Perhaps we call the arrogant blessed. Perhaps when we read about some money-hungry, arrogant, nasty little businessman, and his second, third or fourth home in the Caribbean or Monaco, and his trophy wife, and his superyacht, and his private jet, we can feel a tinge of envy. But I'd rather have my life, humbly serving God in a village in Hampshire, with my wonderful Christian friends, with the comfort of the Holy Spirit, with peace in my heart and a sure and certain hope for the future, than all the Ferraris, champagne and superyachts in the world.

Those people aren't blessed. We're blessed. Jesus loves us and died for us. He chose us to spend eternity with Him. God adopted us as His children and put His Holy Spirit in us.

We may fall into the mistake of thinking that even those who challenge God escape, but they really don't.

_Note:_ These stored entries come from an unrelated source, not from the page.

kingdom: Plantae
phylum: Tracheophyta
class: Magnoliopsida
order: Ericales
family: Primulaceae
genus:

Robert Maxwell was an enormous figure in British national life. He owned Mirror Group Newspapers, the New York Daily News, Macmillan book publishers and many other companies. He even owned Oxford United and Derby County football clubs. He was a Labour MP. He owned private jets, helicopters and Rolls-Royces. He stole £460m from his employees' pension funds while living in opulent luxury. Newsweek magazine called him "The Crook of the Century". On 5 November 1991, his naked corpse was found floating in the Atlantic Ocean. He'd fallen off his superyacht and drowned. He's paying for his crimes now.

Another, very different kind of sinner was John Lennon. He made millions as a singer with the Beatles, and lived an extravagant life. He had a taste for white Rolls Royces. Liverpool named an airport after him. He once claimed that the Beatles were more popular than God. But his greatest sin was that he sought to persuade his millions of fans that God didn't exist. He wrote a very successful song called "Imagine", urging his listeners to imagine that's no heaven and no hell. On 8th December 1980, one of his fans shot him on a street in New York. He was dead by the time they got him to hospital. He's not imagining there's no hell now.

Evil men like Mao Zedong, Adolf Hitler, Joseph Stalin and Pol Pot, who massacred millions and millions of people prospered for a while. But they're dead now. Hitler shot himself. The others lived to old age and died a natural death. They escaped for a while, but nobody escapes God's judgement in the end.